Un possible coup dur pour la filière agro-alimentaire. Dans le projet de Loi de finances 2020, le gouvernement prévoit d’appliquer la taxe sur la valeur ajoutée (TVA) sur le maïs et le blé. Ce qui ne serait certainement pas sans conséquence pour le secteur, en cas d’adoption dudit projet de loi.
Amiraly Hassim, président du Syndicat des industries de Madagascar (SIM) évite de se prononcer sur le dossier, du moins « pour l’instant ». Il en est de même pour Rivo Rabearivelo, le président du Malagasy professionnels de l’élevage (MPE), association qui œuvre pour le développement des élevages à cycle court. La direction générale des impôts adopte également la même posture, pouvant laisser ainsi croire à une éventuelle sensibilité autour du sujet.
Et pour cause, des rencontres entre le secteur privé et le gouvernement avaient eu lieu pour évoquer, entre autres, cette application de la TVA sur le maïs et le blé. D’autres réunions sont également programmées en ce sens, d’où la prudence à s’exprimer sur le sujet pour le secteur privé. Selon certaines indiscrétions, ce dernier aurait été prise de court, dans la mesure où, il n’aurait pas eu connaissance de l’initiative de taxation de ces deux produits, ce durant les rencontres avec les autorités lors de l’élaboration du projet de Loi de finances.
Interrogée sur le choix du gouvernement de frapper de TVA le maïs et le blé, Lantosoa Rakotomalala, ministre de l’Industrie, du commerce et de l’artisanat, renvoie la patate chaude à Antaninarenina. « Il faut demander au ministère de l’Économie et des finances », esquive-t-elle avant d’évoquer le principe de l’équilibre fiscal. « L’une des principales raisons, de la mise en place de la Loi de finances, est de permettre d’avoir un aperçu sur les recettes de l’État. On ne peut pas seulement considérer les dépenses, il faut aussi envisager comment est-ce qu’un pays peut faire entrer des recettes, et c’est l’équilibre entre les deux, qui permet d’obtenir l’équilibre du budget», explique-t-elle.

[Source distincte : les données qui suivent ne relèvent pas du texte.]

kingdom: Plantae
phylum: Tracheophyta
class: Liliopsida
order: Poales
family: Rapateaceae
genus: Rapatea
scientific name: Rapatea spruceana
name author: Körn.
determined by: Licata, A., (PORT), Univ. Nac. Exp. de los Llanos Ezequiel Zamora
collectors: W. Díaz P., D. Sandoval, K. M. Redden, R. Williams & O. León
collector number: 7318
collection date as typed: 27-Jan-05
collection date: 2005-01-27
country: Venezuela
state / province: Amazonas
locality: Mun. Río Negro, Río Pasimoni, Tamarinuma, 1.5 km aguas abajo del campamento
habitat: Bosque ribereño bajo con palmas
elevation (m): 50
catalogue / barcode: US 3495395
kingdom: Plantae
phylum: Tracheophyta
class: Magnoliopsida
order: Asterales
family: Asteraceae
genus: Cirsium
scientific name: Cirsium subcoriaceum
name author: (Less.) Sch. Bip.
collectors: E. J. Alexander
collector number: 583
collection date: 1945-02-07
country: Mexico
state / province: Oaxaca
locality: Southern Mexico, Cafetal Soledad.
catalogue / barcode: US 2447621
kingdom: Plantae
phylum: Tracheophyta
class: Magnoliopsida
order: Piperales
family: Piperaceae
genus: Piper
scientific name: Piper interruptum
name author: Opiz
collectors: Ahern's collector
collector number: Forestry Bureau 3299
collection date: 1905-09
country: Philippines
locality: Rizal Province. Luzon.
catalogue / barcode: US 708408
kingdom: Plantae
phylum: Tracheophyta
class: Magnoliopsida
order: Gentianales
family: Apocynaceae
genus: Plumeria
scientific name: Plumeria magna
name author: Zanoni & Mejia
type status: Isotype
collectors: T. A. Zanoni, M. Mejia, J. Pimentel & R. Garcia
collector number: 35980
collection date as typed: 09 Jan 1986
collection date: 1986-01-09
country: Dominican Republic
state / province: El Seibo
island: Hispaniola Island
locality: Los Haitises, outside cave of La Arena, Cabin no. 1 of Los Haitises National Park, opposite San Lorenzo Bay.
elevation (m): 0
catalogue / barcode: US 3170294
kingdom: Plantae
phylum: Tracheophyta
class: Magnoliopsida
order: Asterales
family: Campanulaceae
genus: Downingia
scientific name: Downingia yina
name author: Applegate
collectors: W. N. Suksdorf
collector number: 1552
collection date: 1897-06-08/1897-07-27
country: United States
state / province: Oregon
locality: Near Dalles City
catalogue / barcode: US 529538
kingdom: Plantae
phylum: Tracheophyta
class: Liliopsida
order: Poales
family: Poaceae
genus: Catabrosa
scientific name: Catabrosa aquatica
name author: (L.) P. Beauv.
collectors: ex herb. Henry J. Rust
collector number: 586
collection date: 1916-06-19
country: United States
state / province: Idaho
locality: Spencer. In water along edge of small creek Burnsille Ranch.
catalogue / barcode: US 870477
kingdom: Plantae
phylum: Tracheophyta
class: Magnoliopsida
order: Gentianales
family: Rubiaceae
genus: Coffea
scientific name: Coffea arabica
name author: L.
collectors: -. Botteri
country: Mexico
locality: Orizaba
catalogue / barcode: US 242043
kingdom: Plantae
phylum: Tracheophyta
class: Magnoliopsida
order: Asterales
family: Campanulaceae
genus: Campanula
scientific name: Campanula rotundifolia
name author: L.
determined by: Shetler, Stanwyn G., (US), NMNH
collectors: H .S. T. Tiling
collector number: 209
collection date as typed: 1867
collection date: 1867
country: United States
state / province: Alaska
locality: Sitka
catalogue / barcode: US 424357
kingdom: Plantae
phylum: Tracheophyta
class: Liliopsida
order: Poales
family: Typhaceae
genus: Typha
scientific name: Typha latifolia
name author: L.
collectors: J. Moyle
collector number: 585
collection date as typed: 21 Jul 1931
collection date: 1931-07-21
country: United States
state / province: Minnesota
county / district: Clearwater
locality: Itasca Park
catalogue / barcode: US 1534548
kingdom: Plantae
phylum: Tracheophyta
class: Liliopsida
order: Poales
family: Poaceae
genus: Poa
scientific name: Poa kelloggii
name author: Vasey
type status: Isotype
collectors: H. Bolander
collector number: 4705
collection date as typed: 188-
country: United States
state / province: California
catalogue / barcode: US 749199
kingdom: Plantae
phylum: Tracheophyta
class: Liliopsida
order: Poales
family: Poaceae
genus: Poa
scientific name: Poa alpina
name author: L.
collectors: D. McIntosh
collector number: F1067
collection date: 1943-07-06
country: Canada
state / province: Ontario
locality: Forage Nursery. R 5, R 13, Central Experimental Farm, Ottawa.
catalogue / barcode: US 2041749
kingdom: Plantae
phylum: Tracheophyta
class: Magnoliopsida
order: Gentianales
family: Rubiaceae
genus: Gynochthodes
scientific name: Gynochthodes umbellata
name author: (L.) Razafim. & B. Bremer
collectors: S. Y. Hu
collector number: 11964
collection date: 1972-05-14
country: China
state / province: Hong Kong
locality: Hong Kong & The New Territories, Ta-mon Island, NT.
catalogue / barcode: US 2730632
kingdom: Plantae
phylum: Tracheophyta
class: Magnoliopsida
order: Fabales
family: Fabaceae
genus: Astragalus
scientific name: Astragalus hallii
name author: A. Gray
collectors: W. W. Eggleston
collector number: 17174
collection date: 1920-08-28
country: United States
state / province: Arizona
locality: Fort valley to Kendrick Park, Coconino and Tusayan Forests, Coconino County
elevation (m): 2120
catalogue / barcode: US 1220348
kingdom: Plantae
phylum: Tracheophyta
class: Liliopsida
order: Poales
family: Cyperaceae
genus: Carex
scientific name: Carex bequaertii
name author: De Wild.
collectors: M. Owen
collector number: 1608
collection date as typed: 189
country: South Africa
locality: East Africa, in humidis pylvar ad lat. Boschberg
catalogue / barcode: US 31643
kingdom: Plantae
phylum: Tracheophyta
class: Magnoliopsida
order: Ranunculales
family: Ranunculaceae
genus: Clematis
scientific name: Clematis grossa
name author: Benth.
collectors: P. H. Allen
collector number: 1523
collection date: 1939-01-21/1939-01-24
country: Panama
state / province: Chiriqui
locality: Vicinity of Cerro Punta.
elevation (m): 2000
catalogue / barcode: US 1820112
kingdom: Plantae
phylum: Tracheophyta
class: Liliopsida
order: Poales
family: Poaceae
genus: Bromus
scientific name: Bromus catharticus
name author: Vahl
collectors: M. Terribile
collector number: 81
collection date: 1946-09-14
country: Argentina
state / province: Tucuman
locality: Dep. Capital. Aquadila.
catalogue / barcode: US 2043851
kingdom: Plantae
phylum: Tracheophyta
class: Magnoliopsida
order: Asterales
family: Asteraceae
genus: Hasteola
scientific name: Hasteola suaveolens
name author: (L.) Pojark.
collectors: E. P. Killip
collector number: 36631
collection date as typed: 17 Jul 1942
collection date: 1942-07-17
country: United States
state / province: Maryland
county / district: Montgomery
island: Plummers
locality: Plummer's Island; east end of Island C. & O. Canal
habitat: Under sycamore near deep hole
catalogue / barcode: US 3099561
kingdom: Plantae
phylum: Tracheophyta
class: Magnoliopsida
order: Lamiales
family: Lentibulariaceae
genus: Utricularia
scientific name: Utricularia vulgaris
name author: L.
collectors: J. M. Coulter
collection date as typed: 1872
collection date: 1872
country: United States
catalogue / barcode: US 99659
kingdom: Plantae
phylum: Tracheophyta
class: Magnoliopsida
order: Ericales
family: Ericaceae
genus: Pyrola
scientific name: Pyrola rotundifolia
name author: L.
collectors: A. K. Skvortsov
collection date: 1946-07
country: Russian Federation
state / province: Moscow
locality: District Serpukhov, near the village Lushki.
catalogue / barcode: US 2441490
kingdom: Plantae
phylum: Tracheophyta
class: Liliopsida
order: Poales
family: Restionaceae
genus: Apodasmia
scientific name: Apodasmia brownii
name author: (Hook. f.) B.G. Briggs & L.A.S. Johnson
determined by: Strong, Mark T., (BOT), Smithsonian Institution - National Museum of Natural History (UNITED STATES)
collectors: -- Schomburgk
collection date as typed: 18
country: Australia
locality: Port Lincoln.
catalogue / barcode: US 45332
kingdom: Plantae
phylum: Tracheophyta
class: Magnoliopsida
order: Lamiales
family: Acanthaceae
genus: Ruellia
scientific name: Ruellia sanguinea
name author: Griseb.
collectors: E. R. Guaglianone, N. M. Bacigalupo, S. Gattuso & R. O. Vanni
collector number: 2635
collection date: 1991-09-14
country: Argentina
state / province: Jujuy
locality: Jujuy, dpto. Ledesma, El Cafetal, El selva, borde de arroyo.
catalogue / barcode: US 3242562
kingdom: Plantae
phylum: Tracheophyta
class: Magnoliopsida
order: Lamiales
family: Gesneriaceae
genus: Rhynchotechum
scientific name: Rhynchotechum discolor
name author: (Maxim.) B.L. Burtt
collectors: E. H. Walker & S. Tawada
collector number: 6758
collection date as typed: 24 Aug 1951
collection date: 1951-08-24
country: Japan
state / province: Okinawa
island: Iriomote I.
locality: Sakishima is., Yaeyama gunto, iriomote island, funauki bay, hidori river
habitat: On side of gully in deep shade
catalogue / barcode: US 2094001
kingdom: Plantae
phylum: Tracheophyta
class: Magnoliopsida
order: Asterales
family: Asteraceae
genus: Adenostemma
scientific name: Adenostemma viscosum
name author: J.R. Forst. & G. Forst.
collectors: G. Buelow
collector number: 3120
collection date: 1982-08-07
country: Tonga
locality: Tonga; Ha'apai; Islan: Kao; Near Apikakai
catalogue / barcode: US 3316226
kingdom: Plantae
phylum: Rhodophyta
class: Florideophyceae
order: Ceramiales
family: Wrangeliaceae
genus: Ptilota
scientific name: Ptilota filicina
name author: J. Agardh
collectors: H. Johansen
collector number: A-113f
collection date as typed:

De son côté, le docteur Olivaniaina Davida Rakoto, évoque la question de priorisation derrière l’initiative. « L’État prend cette décision, quand il ressent le besoin d’augmenter les recettes fiscales. Il cherche alors des produits qui permettent de générer des impôts. Comme le maïs et le blé ne constituent pas une alimentation de base, ils peuvent être ciblés », soutient l’enseignant-chercheur en économie. « Cette proposition ne touche pas directement les petits consommateurs, mais plutôt, les grandes entreprises privées. Comme le maïs vendu dans les épiceries ne passent pas forcément par le circuit de distribution, il n’y aura pas de gros changements », estime-t-il.
Pression fiscale
Mais le projet ne devrait pas seulement toucher les grandes entreprises privées, qui dénoncent par ailleurs le fait d’être trop souvent en première ligne pour subir la hausse des impôts, en vue d’améliorer une pression fiscale relativement faible. Il se pourrait cependant, en cas d’adoption du projet de Loi de finances, dans sa configuration actuelle, que des conséquences en chaîne viennent pénaliser le secteur agro-alimentaire.
Le maïs constitue une matière première principale pour l’alimentation animale et touche ainsi la quasi-totalité des secteurs d’élevage, à savoir les filières avicole, bovine, porcine et ovine. Par ailleurs, compte tenu de la fluctuation du prix des matières premières, l’utilisation du blé s’avère intéressante en remplacement partiel du maïs dans ce secteur. Concrètement, si le sac de provende tourne aux environs de 120.000 ariary, suite à la taxation du maïs et du blé, ce prix dépasserait les 130.000 ariary. À titre d’exemple, pour un producteur moyen, qui disposerait d’un élevage avicole de 500 têtes, cela engendrerait une hausse attendue de 7 % du prix de sa production sur le marché.
La course contre la montre est engagée. Malgré les discussions initiées entre le secteur privé et les autorités, le temps risque de manquer. Le projet de Loi de finances est actuellement discuté à l’Assemblée nationale et au Sénat, pour être voté avant la fin de la session parlementaire, fixée le 13 décembre 2019.